Components come in two different varieties: one is the abstract representation of a component and the other represents the implemented software. There are numerous applications for mining components using XMI and C#. For example, I can study how one component relies on another and use the information to map my software dependencies. Inventory management is another use that I discussed in an earlier article on nodes. In short, the more you know about your components, the better you will understand your enterprise as a whole.



Reading a Component from an XMI File

Figure 1. Abstract Component: The Payments component is still in development. It is being developed in C#.NET version 2.0. In this example I used the stereotype <<development software>> to indicate that the software is in development. Another way to indicate software in development is to add a "status" tag that is set to development.
The first example that I have developed shows an abstract component (see Figure 1). Abstract components develop the reference architecture for an application; they are always components that are deployed but they are either in development or will exist generically in a couple of different deployments. In contrast, instantiated components represent the actual implementation of a particular component.

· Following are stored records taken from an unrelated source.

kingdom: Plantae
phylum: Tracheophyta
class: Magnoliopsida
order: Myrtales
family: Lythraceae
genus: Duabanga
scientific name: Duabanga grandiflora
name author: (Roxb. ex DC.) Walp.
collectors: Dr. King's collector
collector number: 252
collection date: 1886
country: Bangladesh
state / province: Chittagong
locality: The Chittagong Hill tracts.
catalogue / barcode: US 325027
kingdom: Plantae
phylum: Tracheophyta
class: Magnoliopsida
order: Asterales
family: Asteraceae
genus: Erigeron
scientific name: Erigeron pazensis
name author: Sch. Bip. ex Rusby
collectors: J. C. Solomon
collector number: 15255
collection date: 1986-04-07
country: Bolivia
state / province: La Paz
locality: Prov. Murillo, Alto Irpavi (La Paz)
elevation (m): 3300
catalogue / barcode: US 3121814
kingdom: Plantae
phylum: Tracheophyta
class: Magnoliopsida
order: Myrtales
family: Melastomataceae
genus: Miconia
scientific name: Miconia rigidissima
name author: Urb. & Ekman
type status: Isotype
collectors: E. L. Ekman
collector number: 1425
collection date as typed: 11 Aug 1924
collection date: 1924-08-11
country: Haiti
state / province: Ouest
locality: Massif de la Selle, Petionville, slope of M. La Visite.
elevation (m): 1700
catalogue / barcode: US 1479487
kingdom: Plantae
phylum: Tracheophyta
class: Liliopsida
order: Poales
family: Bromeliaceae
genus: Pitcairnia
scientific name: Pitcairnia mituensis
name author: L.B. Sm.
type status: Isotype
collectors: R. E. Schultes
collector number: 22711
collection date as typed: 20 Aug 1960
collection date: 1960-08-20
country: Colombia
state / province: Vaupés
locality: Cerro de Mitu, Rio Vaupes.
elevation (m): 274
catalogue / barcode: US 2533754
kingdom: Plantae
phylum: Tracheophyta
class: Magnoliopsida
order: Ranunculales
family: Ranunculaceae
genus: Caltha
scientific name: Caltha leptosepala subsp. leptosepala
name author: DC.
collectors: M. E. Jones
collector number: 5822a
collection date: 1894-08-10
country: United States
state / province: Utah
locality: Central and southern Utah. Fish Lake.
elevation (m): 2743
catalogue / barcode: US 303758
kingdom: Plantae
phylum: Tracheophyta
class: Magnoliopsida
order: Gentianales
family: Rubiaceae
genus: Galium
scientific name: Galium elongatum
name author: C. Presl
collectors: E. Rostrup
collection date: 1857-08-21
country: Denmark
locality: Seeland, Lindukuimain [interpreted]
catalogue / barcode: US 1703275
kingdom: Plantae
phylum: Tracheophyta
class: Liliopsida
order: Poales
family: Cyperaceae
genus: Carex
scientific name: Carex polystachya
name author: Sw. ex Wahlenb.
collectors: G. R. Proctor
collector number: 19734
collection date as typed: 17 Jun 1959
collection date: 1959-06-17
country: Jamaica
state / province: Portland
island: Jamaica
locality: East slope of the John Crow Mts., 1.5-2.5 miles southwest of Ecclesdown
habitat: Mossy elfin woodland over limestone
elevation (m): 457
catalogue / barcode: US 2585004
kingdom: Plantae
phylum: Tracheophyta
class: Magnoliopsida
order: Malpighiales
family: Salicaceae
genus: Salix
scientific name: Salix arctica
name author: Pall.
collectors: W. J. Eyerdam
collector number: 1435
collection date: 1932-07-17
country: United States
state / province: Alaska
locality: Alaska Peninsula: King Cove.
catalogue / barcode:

An abstract component, for example, is the Payments component. It is stereotyped as software in development with version information pertaining to the .NET framework and the C# language. The Payments instantiated component is an executable component, which is stereotyped as an executable with its applicable version information referring to the version of Payments, not to the .NET framework version as in the abstract component.

Author's Note: The code in this article builds on the sample code developed throughout this XMI series.

Now let's take a look at the code for this example. The first thing to note is that UML tags, such as the Language and Version tags used in the Payments component, are not encapsulated in the XML tag for a component. They are listed in the XML as if they were separate parts like a component or node. The only way to differentiate between a component's tag and a node's tag is by checking the ModelElement id. To solve this I added another hash table for components. My code checks which table has the key that will let me switch between node tags and component tags.

Figure 2. Output: The screen shot shows the results of finding the Payments component using XMI.

if (_nodes.ContainsKey(attrRef)) { Node attrNode; attrNode = (Node)_nodes[attrRef]; _nodes.Remove(attrRef); switch (attrName) { case "CPU": ... } _nodes.Add(attrRef, attrNode); } else { if (_components.ContainsKey(attrRef)) { Component attrComponent; attrComponent = (Component)_components[attrRef]; _components.Remove(attrRef); switch (attrName) { case "Language": ... } _components.Add(attrRef, attrComponent); } }

The end result of the first example is that I can read the component from the XML file, find its name and the tags for the programming language it is written in, and find the version of the .NET framework that the language is hosted in (see Figure 2).